Zeichnen ist eine Art des Denkens, ein vorsprachliches Denken, das zwischen Gestus und Linienführung wechselt.
Zeichnen und Schreiben sind verwandt und gleichzeitig doch unterschiedlich. Das Schreiben ist eher im Bewussten, im Willkürlichen als Ausdrucksform verankert. Das Zeichnen öffnet sich stärker dem Unwillkürlichen und dem Vorbewussten – es schafft Bildräume.
Meine Arbeit ist eine Gratwanderung zwischen diesen beiden Prozessen. Linien und Punkte werden zu Zeichen, zu Wörtern und Notationen. Es ist ein Spiel mit Aufschreibsystemen, die eine Umdeutung erfahren. Der Kontext wird verlassen, verschoben oder verdichtet, Bedeutung wird zu Gunsten neuer Deutungen aufgelöst.
Das Zusammenspiel von Notationen und Schrift, von Text und Bild, von Visuellem und Klanglichem hat sich im Laufe der Zeit zu meinem Arbeitsschwerpunkt entwickelt. Dabei leiten mich die Fragen: wie beziehen sich unterschiedliche Zeichensysteme auf einander? In welchem Verhältnis stehen das Sichtbare (das Zeichensystem, die Abbildung) und das Unsichtbare (das Repräsentierte, der Klang)?

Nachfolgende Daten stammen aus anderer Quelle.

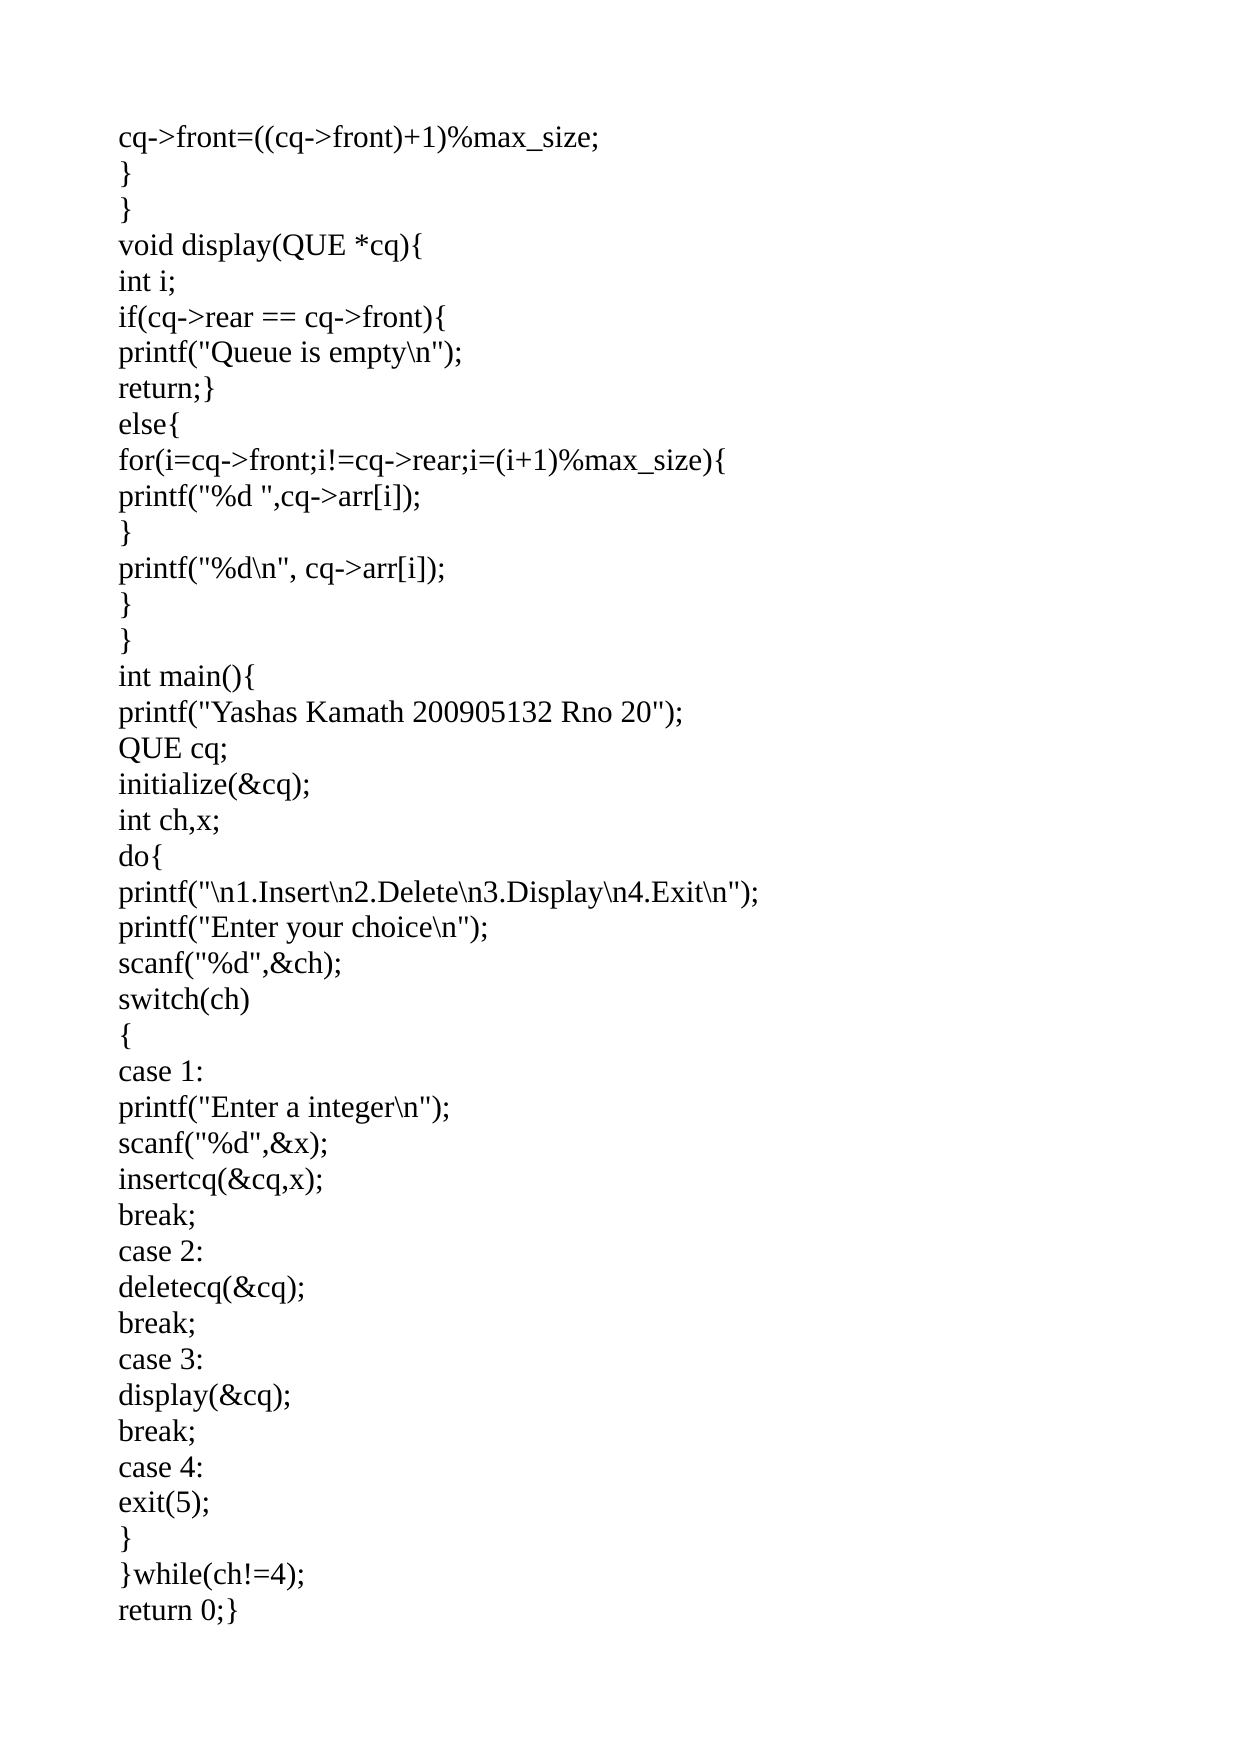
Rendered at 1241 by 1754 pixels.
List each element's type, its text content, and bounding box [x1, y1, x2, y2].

text printf("%d ",cq->arr[i]); [118, 477, 1122, 513]
text return 0;} [118, 1592, 1122, 1627]
text } [118, 513, 1122, 549]
text printf("Enter your choice\n"); [118, 909, 1122, 945]
text }while(ch!=4); [118, 1556, 1122, 1592]
text int main(){ [118, 657, 1122, 693]
text QUE cq; [118, 729, 1122, 765]
text do{ [118, 837, 1122, 873]
text cq->front=((cq->front)+1)%max_size; [118, 118, 1122, 154]
text { [118, 1017, 1122, 1052]
text } [118, 621, 1122, 657]
text exit(5); [118, 1484, 1122, 1520]
text printf("Enter a integer\n"); [118, 1088, 1122, 1124]
text return;} [118, 370, 1122, 406]
text deletecq(&cq); [118, 1268, 1122, 1304]
text case 3: [118, 1340, 1122, 1376]
text } [118, 1520, 1122, 1556]
text break; [118, 1304, 1122, 1340]
text display(&cq); [118, 1376, 1122, 1412]
text else{ [118, 406, 1122, 442]
text initialize(&cq); [118, 765, 1122, 801]
text } [118, 154, 1122, 190]
text case 2: [118, 1232, 1122, 1268]
text scanf("%d",&ch); [118, 945, 1122, 981]
text case 1: [118, 1052, 1122, 1088]
text scanf("%d",&x); [118, 1124, 1122, 1160]
text case 4: [118, 1448, 1122, 1484]
text break; [118, 1196, 1122, 1232]
text } [118, 585, 1122, 621]
text for(i=cq->front;i!=cq->rear;i=(i+1)%max_size){ [118, 442, 1122, 477]
text break; [118, 1412, 1122, 1448]
text printf("%d\n", cq->arr[i]); [118, 549, 1122, 585]
text insertcq(&cq,x); [118, 1160, 1122, 1196]
text printf("Yashas Kamath 200905132 Rno 20"); [118, 693, 1122, 729]
text void display(QUE *cq){ [118, 226, 1122, 262]
text printf("\n1.Insert\n2.Delete\n3.Display\n4.Exit\n"); [118, 873, 1122, 909]
text if(cq->rear == cq->front){ [118, 298, 1122, 334]
text int i; [118, 262, 1122, 298]
text int ch,x; [118, 801, 1122, 837]
text switch(ch) [118, 981, 1122, 1017]
text printf("Queue is empty\n"); [118, 334, 1122, 370]
text } [118, 190, 1122, 226]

Diesen Themen gehe ich zeichnerisch in Collagen, Bildern sowie in räumlichen Installationen und Objekten nach, die ich als Serien oder Themengruppen anlege.
Die Beschäftigung mit philosophischen, wissenschaftlichen sowie literarischen Texten (z.B. von Hannah Arendt, Gertrude Stein, Walter Benjamin, Ludwig Wittgenstein, Paul Valéry) bildet die Basis meiner Arbeit. Textzitate oder auch nur Begriffe verbinde ich zeichnerisch mit Notenfragmenten von Kompositionen, die in der Mehrzahl im 20. Jahrhunderts komponiert wurden (z.B. von Dieter Schnebel, Morton Feldman, Luigi Nono, Paul Heinz Dittrich, György Ligeti). Die Notentexte liegen meist als handschriftliche Faksimile vor. Dabei geht es mir darum sprachlich und musikalisch verfasste Gedanken in visuelle Kompositionen zu übersetzten. Das Konzept der Partitur, der Anordnung verschiedener „Stimmen“ wird von mir auf den Bereich der Bilder ausgeweitet.

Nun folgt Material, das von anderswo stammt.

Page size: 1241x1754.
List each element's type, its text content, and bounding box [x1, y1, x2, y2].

Meine Werkstoffe sind in erster Linie Papiere, Seide, Pappe, Wachs, Holz und Bambus. Für die Statik nutze ich zumeist Stein, Holz und Metall. Der Untergrund für meine Zeichnungen und Skripturen ist abhängig von den verwendeten Materialien und deren Oberflächenstruktur. Linien, Schrift und Zeichen begegnen sich sowohl im gestischen Duktus als auch in der durchdachten Setzung.